Moreover, during the inference process, we first copy the predictions from device to host by calling cudaMemcpy, and then calculate the loss according to the loss function serially. This results in the inference time accounting for a much higher proportion of the total execution time than that in the CPU execution with the same number of iterations. Therefore, we could achieve better performance as well as reduce the data transfer time if there is parallel computing support for (multiple) loss functions.

Speedup Limit

There are several factors that limit our speedup. The first one is data transferring. At the beginning of all training phases or the inference phase, we copy the entire dataset from the host device to the CUDA device, so that future iterations no longer require data copying between devices. Additionally, for the inference phase, we need to copy the inference result from the CUDA device back to the host device. These data movements are bus transfer bound and thus become a bottleneck in our computation, which limits the speedup.

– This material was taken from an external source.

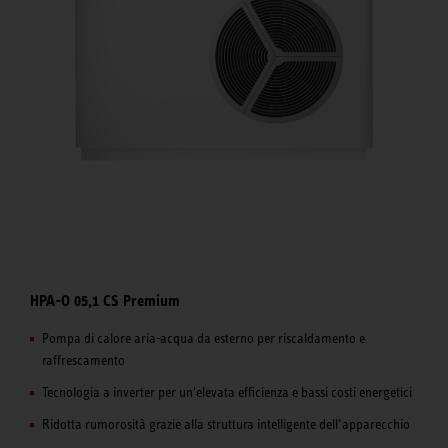
HPA-O 05,1 CS Premium
Pompa di calore aria-acqua da esterno per riscaldamento e
raffrescamento
Tecnologia a inverter per un'elevata efficienza e bassi costi energetici
Ridotta rumorosità grazie alla struttura intelligente dell’apparecchio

Another factor that limits the speedup is the dependency. Due to inherent dependencies between variable calculations in the forward pass and between gradient calculations in the backward pass, our optimization only stays at the level of matrix operations, meaning that there are still a large proportion of sequential components even after optimization which limits the overall speedup.

The third limitation is that we have not exploited all possible parallelism yet. For example, in a GRU cell, z_t and r_t could be calculated in parallel, since they do not depend on each other, but for now we haven’t found a good way to compute them in parallel. Another potential optimization would be to exploit more data parallelism by feeding all inputs into the GRU model in parallel, in order to reduce the overall inference time. However, we suspect this approach would be memory-bound, since not all data can be fit in cache or memory at the same time.

References

[1]. Chung, J., Gulcehre, C., Cho, K., & Bengio, Y. (2014). Empirical evaluation of gated recurrent neural networks on sequence modeling. arXiv preprint arXiv:1412.3555.

[2]. Che, Z., Purushotham, S., Cho, K., Sontag, D., & Liu, Y. (2018). Recurrent neural networks for multivariate time series with missing values. Scientific reports, 8(1), 1-12.

[3]. Huang, Z., Zweig, G., Levit, M., Dumoulin, B., Oguz, B., & Chang, S. (2013, December). Accelerating recurrent neural network training via two stage classes and parallelization. In 2013 IEEE Workshop on Automatic Speech Recognition and Understanding (pp. 326-331). IEEE.